The English objective was to subdue Ireland’s dogmatically Catholic Gaelic chieftains to prevent it becoming a bridgehead for a foreign invasion of Britain. Attempts to impose English government and the Anglican religion faced determined resistance from a population alien in language, custom and creed. The English solution was to expropriate ancestral Gaelic lands for settlement by waves of colonists to ‘civilise the natives’. These included Presbyterians from Scotland who had no more sympathy with Anglican rites than the Catholic Irish.
In 1610, James I needed ‘Men of Substance’ to bring to heel Ulster’s belligerent chieftains, who had Spanish support. He coerced the City of London into colonising County Londonderry, then the most belligerent part of Ireland, and into fortifying Londonderry and Coleraine. The Londoners set up The Irish Society to administer the project and required the London Livery Companies to fund it. With insufficient settlers arriving to establish control, they needed to retain local Irish assistance. Frustrated that plantation objectives were not being met, Charles I expropriated their estates, causing the Londoners to support Parliament in the Civil War, which cost Charles I his head. Meanwhile, in 1641, Irish rebels destroyed the Londoners’ former settlements. It was only the walls of Londonderry, which prevented them from re-asserting complete control.
During the Commonwealth, Cromwell arrived in Ireland to restore English rule, allowing the Londoners to return. When the Irish, with French assistance, backed James II against William III’s ‘Glorious Revolution’, settlers again came under attack. Their great hardship during the siege of Londonderry bought time for William III to amass a huge force to restore order.

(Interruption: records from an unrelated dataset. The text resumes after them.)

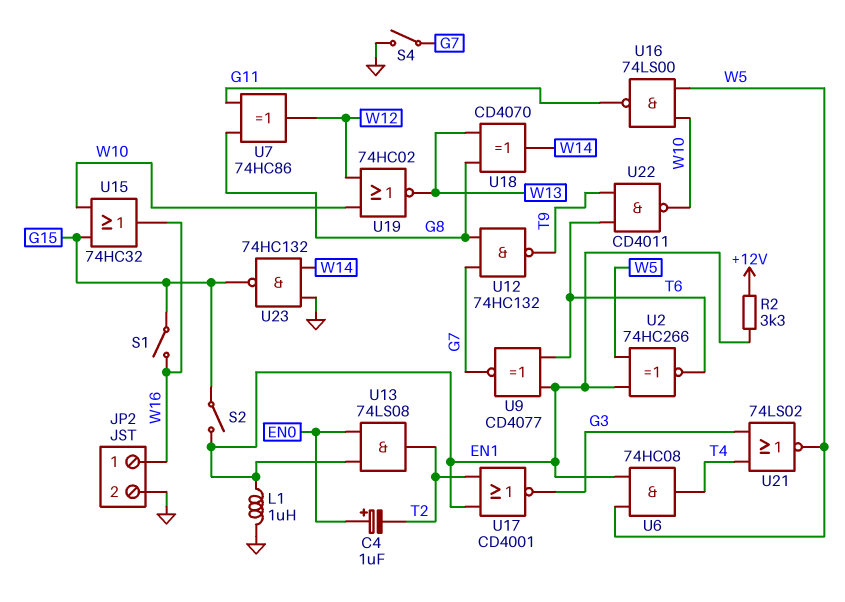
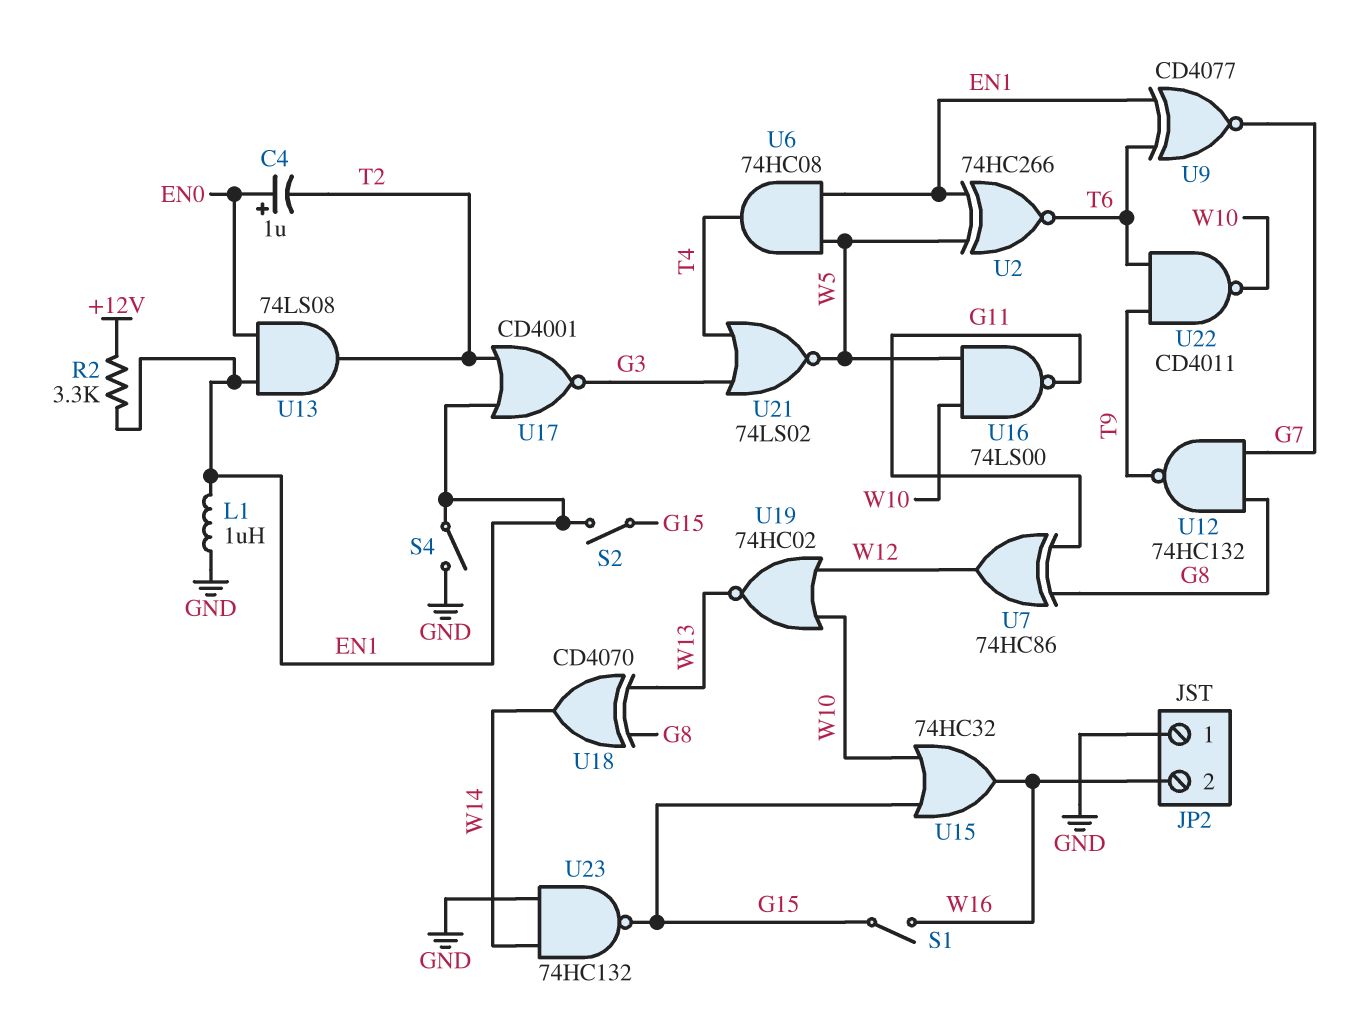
JP2 pin 1: W16 -> GND
JP2 pin 2: GND -> W16
S4: switch (G7, GND) -> switch (EN1, GND)

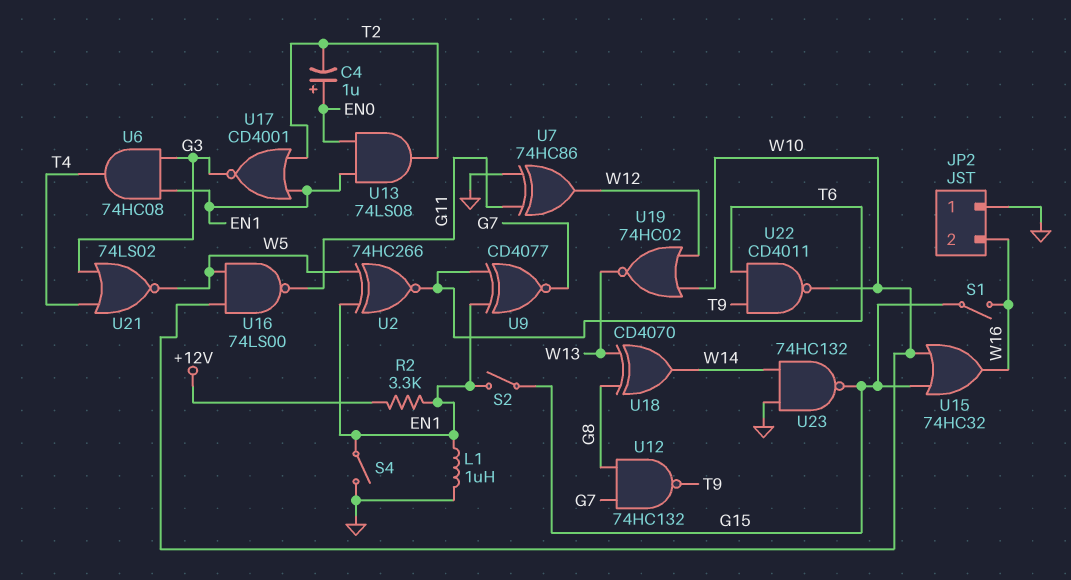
U6: AND 74HC08 (in EN1, in W5, out T4) -> AND 74HC08 (in EN1, in G3, out T4)
U7: XOR 74HC86 (in G8, in G11, out W12) -> XOR 74HC86 (in G11, in GND, out W12)

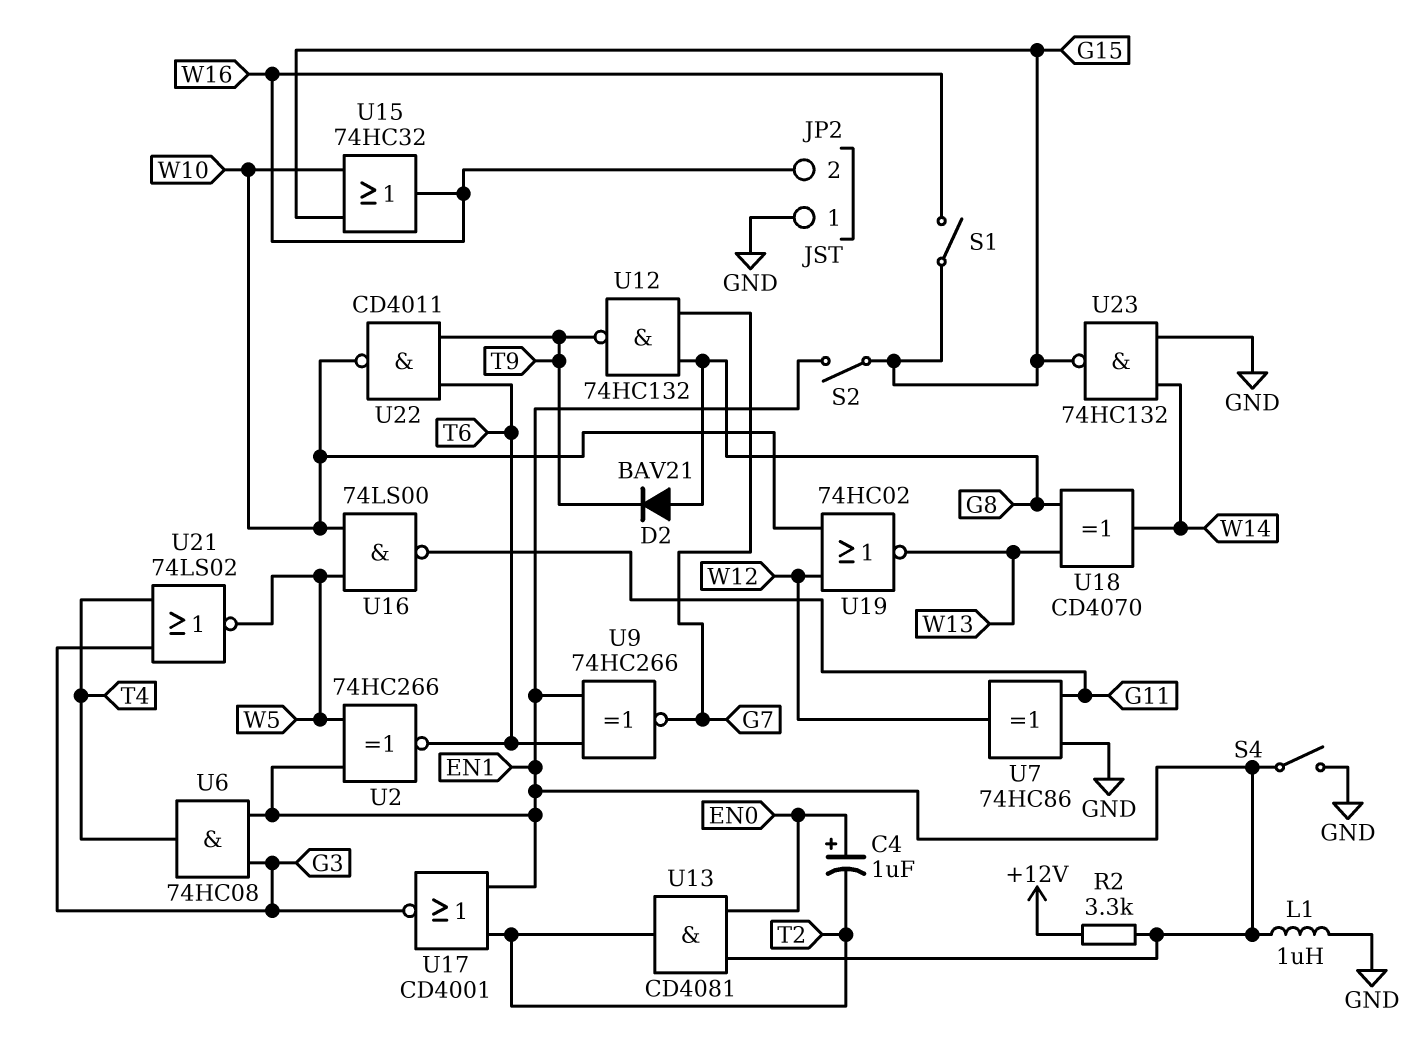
D2: none -> diode BAV21 (A G8, K T9)
U9: XNOR CD4077 (in EN1, in T6, out G7) -> XNOR 74HC266 (in EN1, in T6, out G7)
U13: AND 74LS08 (in EN0, in EN1, out T2) -> AND CD4081 (in EN0, in EN1, out T2)

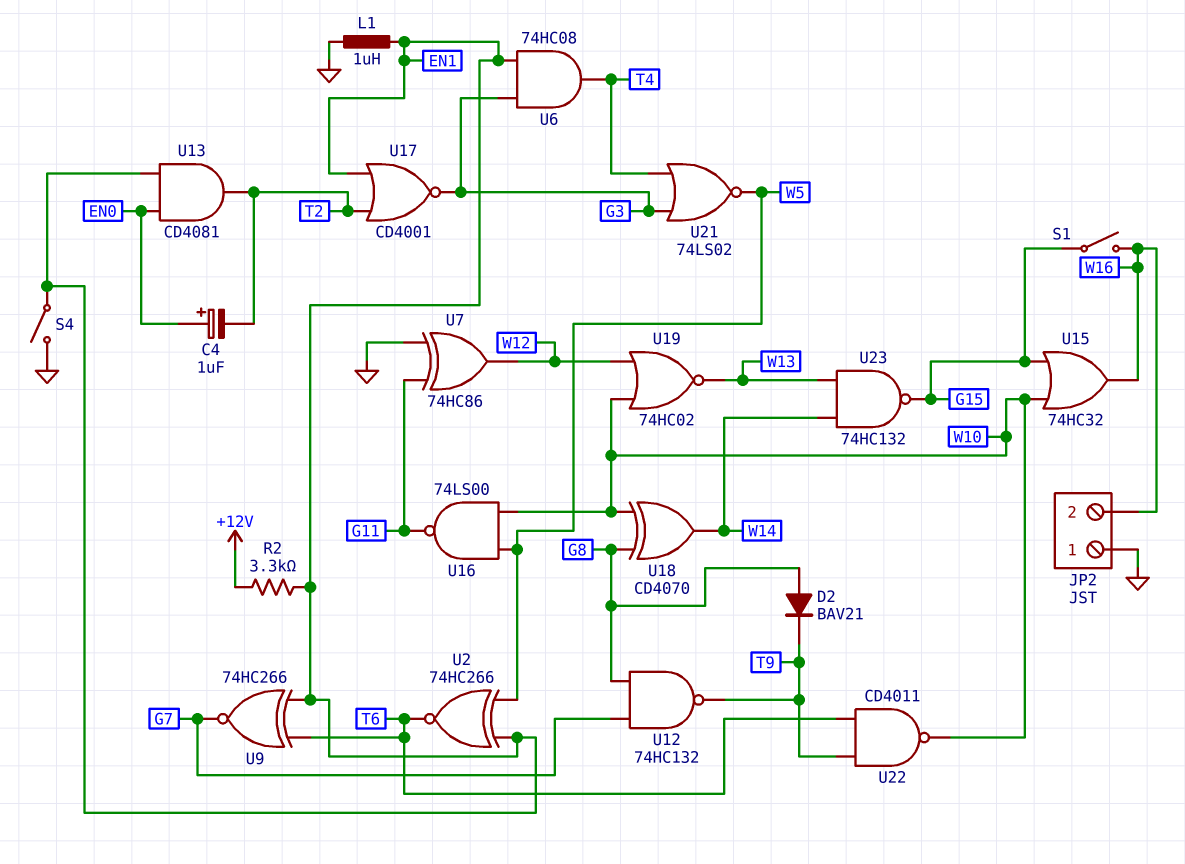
S2: switch (EN1, G15) -> none
U18: XOR CD4070 (in G8, in W13, out W14) -> XOR CD4070 (in G8, in W10, out W14)
U23: NAND 74HC132 (in GND, in W14, out G15) -> NAND 74HC132 (in W13, in W14, out G15)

In this early period, the Companies let their estates to head lessees, often absentees, who milked them until the tenantry could no longer subsist. The only safety valve was emigration. Huge numbers, initially Protestant, but later of Catholic Irish, seething with anger, left for America and Canada. For those remaining, deprivation, starvation and disease only inflamed Presbyterian and Catholic rivalries.
At last, in the 19th Century, the Companies resumed direct control, beginning a period of unparalleled munificence, building towns, modernising farming, funding schools, churches and medical care and reclaiming wasteland. Yet, starting in the 1870s, calls for Irish Home Rule were coupled with demands for tenants’ rights. Despite landowner resistance, pressure on Parliament to fund tenant ownership became overwhelming. The Companies were high-profile targets, and by 1900 they had sold up. While The Irish Society continues to provide welfare locally, sectarian rivalry rumbles on. More recent conflict is understandable, even if difficult to condone.